Scan the records for the string "accurate" and copy every line that holds it.

Data excerpts:

--- --- ---

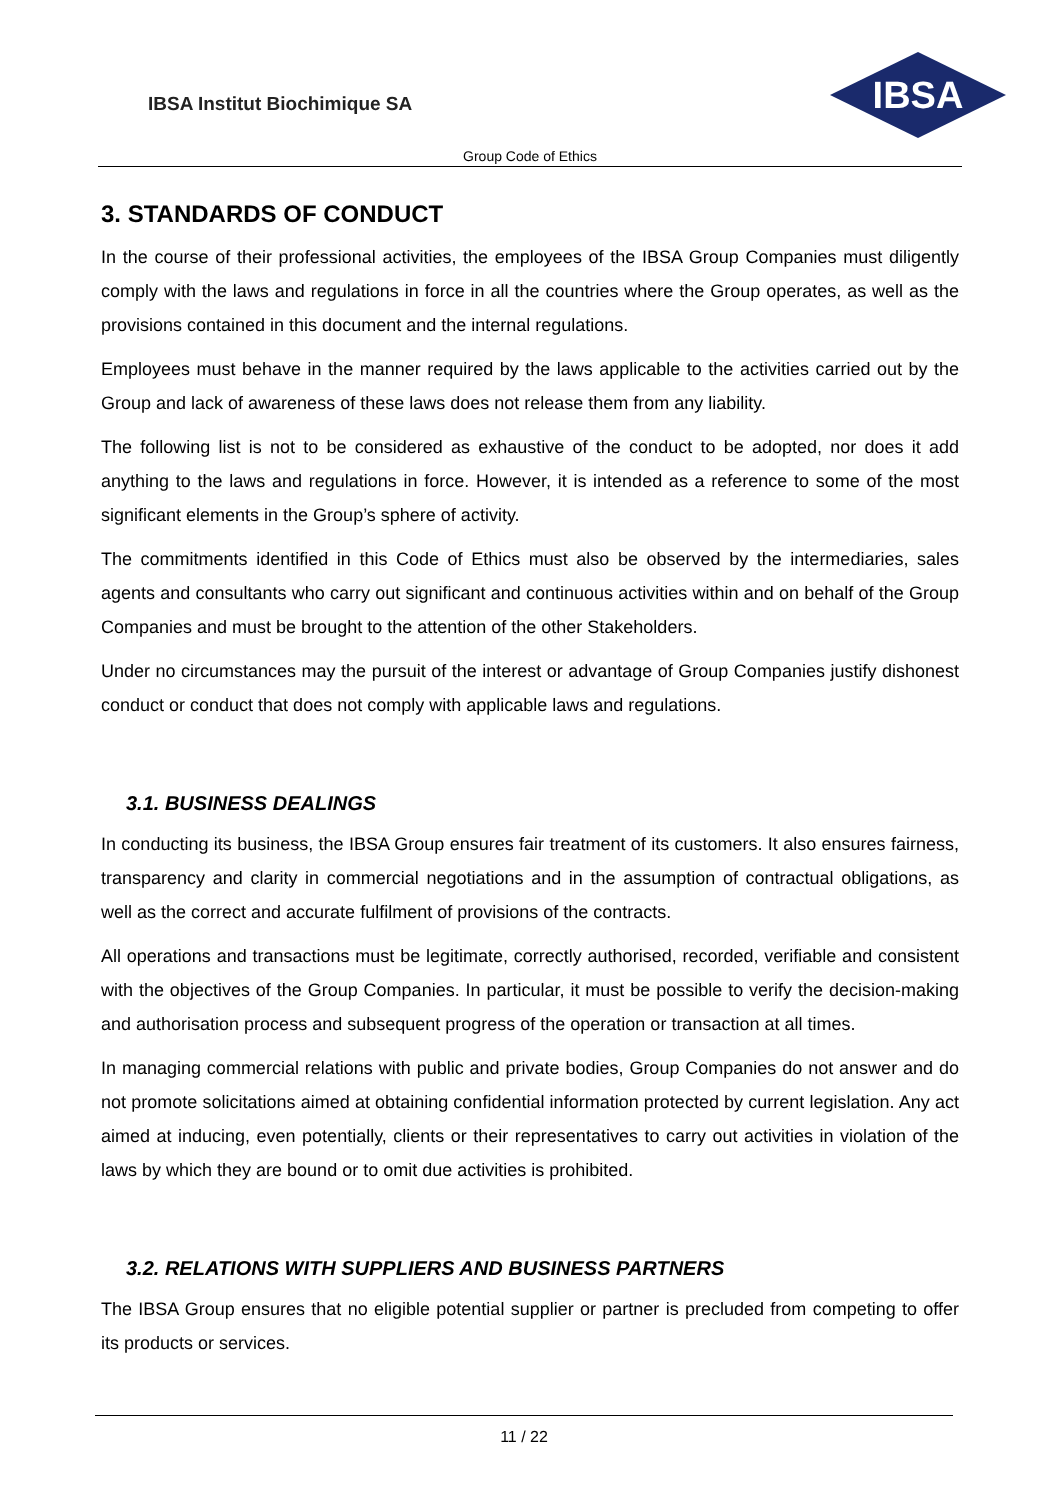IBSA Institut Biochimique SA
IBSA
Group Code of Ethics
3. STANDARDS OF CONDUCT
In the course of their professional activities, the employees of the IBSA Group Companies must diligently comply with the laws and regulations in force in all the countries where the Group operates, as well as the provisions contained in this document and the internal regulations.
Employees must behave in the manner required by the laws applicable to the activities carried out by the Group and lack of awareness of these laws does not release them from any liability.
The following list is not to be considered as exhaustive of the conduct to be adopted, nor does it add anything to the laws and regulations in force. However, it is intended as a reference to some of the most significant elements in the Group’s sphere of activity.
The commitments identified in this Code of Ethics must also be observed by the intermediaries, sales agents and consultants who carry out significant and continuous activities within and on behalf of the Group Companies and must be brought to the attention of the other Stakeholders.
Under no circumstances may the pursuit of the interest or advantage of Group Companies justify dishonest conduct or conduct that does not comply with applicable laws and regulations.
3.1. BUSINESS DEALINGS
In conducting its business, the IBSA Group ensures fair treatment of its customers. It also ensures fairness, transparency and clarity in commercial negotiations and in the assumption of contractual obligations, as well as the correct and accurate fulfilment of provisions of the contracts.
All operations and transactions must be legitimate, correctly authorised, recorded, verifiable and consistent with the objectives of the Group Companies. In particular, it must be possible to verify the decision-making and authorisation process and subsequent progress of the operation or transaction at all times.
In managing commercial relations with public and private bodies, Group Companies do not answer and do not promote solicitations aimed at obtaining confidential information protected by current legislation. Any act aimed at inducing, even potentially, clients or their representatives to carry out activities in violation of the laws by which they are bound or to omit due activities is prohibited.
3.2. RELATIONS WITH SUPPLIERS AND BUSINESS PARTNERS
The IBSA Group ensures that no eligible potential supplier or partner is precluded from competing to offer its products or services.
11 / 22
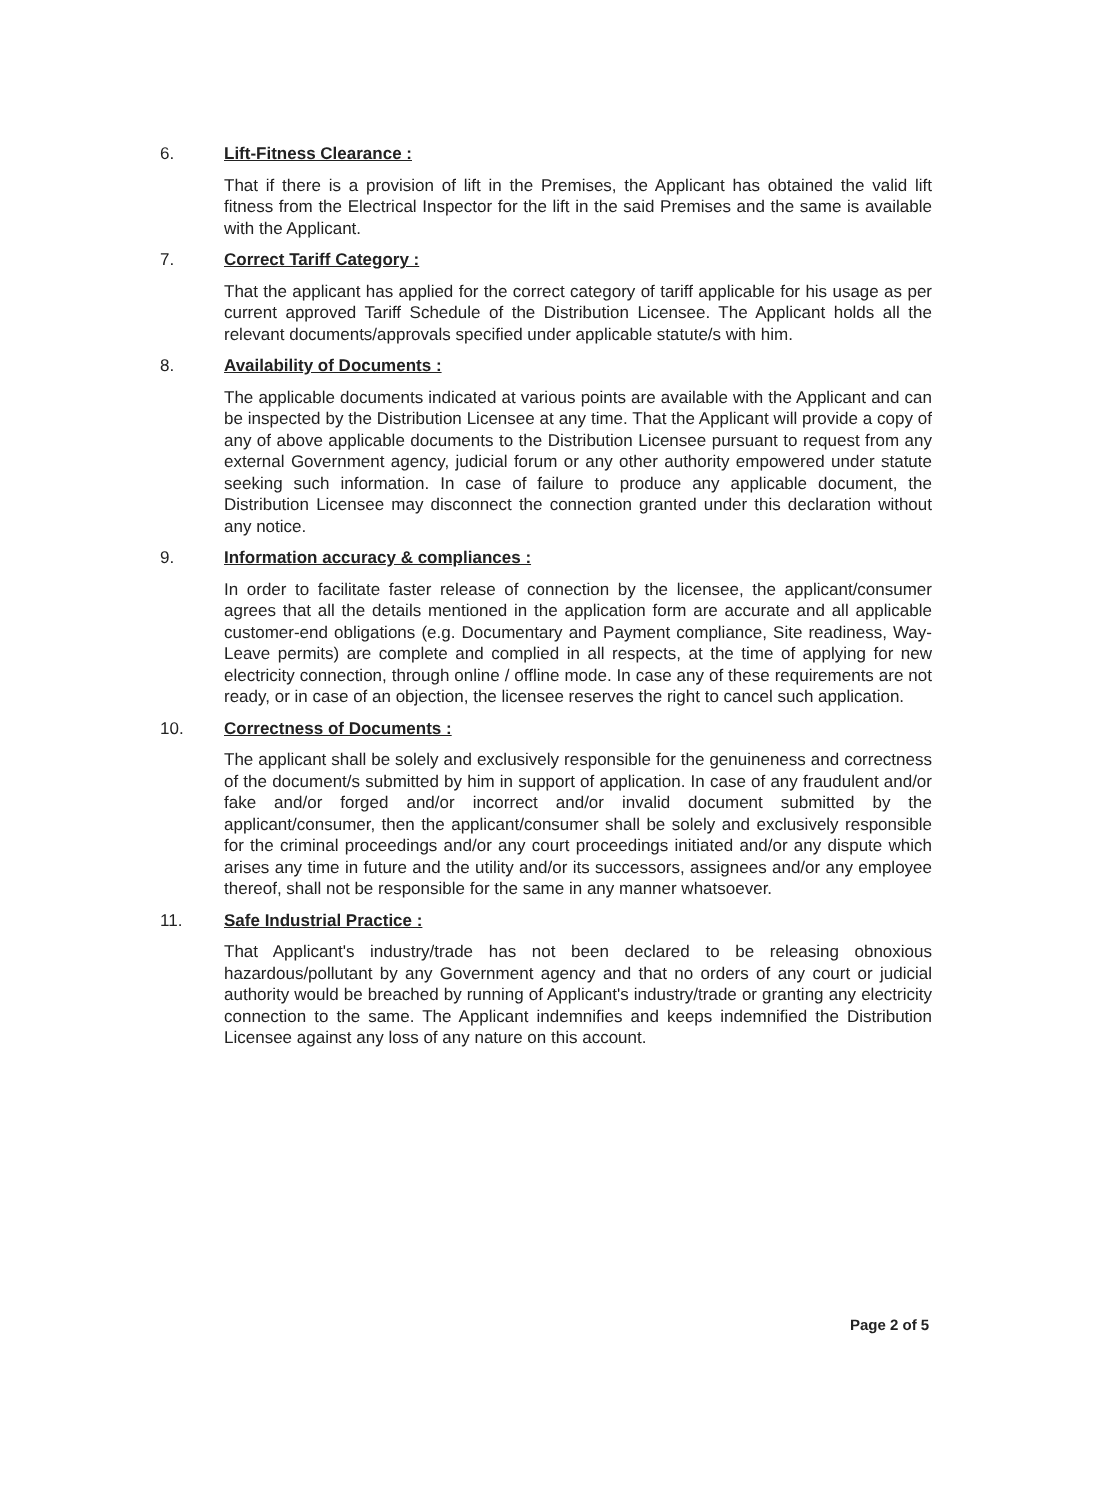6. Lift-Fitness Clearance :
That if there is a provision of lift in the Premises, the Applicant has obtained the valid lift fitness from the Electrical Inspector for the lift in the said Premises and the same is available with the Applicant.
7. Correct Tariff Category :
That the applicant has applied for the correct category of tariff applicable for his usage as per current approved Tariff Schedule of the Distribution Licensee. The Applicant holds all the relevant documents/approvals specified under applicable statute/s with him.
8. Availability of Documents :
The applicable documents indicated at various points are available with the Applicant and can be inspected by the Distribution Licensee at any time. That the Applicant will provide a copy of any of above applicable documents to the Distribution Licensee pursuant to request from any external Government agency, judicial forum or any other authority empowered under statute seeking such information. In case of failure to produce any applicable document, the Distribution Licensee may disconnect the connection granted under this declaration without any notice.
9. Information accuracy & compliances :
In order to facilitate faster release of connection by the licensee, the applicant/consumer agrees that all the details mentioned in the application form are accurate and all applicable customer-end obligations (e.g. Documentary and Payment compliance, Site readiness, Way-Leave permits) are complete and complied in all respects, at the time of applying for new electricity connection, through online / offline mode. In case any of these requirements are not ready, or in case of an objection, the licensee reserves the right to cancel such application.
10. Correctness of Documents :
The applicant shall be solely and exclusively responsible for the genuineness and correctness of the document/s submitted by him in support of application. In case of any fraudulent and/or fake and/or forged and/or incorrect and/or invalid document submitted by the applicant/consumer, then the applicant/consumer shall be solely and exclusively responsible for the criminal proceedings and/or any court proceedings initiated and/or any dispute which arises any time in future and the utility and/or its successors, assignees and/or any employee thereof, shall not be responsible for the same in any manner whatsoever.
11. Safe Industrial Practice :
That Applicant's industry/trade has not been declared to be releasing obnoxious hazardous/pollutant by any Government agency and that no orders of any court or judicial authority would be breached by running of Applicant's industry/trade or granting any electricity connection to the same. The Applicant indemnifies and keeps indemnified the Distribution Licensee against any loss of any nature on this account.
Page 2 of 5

--- --- ---

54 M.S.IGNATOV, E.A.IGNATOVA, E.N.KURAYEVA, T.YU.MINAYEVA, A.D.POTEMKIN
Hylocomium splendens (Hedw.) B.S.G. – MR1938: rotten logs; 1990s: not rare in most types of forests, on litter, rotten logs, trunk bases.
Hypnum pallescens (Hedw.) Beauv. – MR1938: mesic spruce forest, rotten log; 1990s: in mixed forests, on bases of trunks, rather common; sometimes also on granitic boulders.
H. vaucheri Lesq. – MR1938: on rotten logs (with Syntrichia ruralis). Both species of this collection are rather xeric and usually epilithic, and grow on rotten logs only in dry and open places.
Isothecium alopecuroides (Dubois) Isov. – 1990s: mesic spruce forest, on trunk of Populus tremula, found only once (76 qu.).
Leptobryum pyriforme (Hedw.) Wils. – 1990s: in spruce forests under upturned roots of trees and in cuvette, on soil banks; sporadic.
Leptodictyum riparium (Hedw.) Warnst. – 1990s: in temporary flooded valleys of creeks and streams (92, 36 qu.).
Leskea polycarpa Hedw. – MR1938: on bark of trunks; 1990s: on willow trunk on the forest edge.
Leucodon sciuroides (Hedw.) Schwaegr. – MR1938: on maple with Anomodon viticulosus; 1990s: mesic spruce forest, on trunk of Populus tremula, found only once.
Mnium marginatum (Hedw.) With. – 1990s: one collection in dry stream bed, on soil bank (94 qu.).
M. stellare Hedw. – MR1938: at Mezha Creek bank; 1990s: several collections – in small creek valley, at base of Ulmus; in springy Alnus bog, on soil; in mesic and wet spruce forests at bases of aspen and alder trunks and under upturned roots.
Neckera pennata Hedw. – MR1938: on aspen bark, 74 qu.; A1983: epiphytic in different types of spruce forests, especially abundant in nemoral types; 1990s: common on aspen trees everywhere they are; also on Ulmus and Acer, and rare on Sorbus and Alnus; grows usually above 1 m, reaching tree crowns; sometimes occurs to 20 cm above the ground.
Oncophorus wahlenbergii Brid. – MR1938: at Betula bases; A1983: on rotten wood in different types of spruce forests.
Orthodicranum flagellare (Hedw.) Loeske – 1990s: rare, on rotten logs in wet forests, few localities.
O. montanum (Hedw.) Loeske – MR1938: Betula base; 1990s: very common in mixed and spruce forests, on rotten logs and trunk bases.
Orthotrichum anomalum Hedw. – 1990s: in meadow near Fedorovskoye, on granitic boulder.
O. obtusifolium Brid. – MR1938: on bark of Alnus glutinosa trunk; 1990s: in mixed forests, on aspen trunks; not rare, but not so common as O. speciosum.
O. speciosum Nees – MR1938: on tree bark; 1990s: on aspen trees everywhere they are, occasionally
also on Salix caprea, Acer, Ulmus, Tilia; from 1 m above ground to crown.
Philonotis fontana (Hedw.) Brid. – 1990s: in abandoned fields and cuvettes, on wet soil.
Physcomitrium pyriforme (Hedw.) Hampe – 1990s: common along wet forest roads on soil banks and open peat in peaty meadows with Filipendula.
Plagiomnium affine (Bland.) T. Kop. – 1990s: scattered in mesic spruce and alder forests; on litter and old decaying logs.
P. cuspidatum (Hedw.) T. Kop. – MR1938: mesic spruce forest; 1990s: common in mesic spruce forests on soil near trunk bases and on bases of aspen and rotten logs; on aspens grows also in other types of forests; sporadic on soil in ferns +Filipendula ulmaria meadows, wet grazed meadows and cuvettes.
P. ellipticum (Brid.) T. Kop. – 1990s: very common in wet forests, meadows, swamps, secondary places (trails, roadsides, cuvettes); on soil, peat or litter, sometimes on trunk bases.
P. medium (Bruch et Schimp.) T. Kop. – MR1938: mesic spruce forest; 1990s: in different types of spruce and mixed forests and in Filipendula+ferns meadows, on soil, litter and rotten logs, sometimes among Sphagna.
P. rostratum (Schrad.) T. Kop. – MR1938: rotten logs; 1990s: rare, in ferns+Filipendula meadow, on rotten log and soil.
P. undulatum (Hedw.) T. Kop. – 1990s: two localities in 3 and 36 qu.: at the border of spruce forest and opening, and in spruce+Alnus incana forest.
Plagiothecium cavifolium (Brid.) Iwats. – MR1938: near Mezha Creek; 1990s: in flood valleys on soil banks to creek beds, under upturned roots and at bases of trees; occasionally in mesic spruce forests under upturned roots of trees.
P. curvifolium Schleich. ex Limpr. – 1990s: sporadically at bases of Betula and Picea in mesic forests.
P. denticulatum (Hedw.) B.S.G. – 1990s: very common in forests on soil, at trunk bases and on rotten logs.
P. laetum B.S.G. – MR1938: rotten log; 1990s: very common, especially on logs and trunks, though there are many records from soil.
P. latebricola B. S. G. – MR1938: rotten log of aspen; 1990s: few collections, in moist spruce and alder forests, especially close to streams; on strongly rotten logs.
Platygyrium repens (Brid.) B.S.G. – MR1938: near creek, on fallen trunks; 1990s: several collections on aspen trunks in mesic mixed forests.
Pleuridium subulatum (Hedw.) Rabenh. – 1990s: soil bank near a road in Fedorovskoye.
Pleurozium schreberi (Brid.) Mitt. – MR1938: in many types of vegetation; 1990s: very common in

--- --- ---

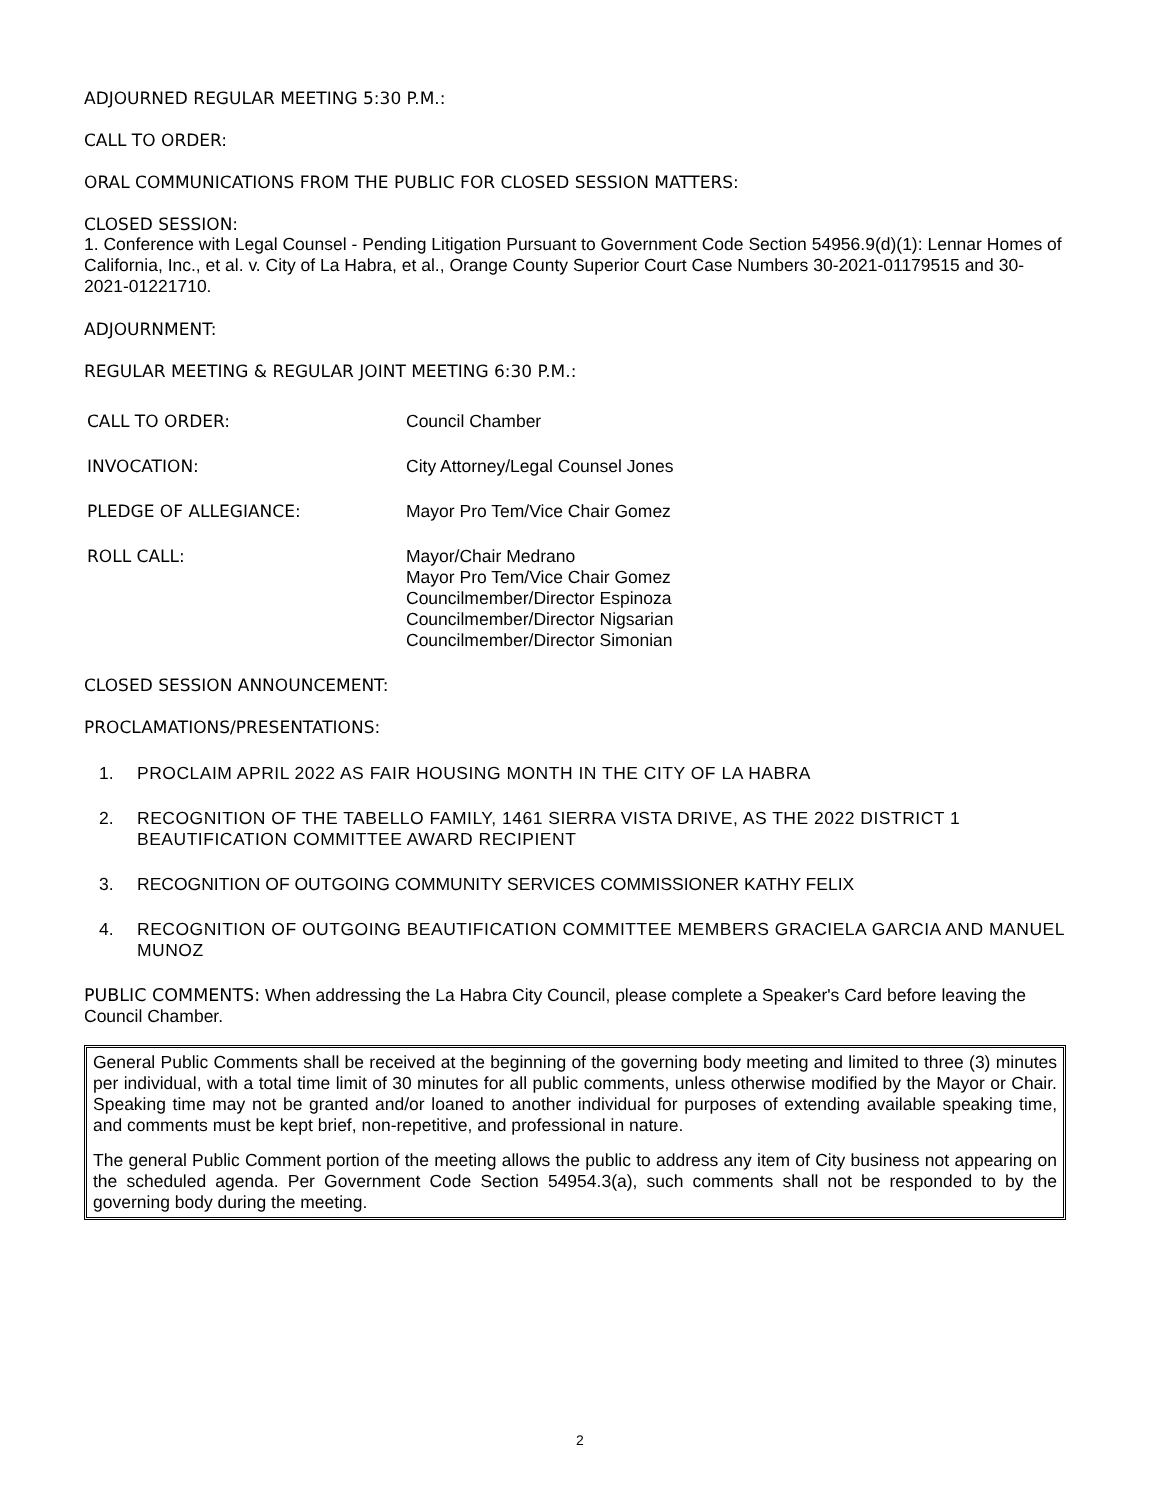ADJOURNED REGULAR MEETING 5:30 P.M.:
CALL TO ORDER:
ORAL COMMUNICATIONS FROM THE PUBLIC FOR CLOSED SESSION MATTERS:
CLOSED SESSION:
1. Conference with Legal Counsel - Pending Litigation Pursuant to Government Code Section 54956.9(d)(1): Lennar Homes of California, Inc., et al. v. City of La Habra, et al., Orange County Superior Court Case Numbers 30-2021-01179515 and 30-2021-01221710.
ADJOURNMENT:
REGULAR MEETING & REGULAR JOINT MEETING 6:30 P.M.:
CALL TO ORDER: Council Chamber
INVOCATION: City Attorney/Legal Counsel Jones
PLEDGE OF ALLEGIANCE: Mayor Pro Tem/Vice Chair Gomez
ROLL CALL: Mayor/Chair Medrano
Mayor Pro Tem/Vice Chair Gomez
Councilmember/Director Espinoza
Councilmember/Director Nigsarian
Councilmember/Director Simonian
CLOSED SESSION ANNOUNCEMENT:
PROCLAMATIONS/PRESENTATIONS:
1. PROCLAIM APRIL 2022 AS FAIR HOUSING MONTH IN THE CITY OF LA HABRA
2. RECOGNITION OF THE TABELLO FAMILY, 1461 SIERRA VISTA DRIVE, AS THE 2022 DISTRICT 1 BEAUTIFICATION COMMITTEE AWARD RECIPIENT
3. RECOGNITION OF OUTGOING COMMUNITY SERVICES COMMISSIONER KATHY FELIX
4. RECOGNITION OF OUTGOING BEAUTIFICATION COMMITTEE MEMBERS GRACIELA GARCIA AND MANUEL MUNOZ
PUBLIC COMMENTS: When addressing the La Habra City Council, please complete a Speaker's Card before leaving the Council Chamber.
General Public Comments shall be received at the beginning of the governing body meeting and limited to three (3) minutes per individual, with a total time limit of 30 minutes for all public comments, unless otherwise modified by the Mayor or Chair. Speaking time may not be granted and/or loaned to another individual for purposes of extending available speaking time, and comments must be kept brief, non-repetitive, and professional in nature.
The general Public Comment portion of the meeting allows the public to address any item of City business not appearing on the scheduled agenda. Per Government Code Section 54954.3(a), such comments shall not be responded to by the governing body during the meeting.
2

--- --- ---

> [TASK OUTPUT]
In conducting its business, the IBSA Group ensures fair treatment of its customers. It also ensures fairness, transparency and clarity in commercial negotiations and in the assumption of contractual obligations, as well as the correct and accurate fulfilment of provisions of the contracts.
In order to facilitate faster release of connection by the licensee, the applicant/consumer agrees that all the details mentioned in the application form are accurate and all applicable customer-end obligations (e.g. Documentary and Payment compliance, Site readiness, Way-Leave permits) are complete and complied in all respects, at the time of applying for new electricity connection, through online / offline mode. In case any of these requirements are not ready, or in case of an objection, the licensee reserves the right to cancel such application.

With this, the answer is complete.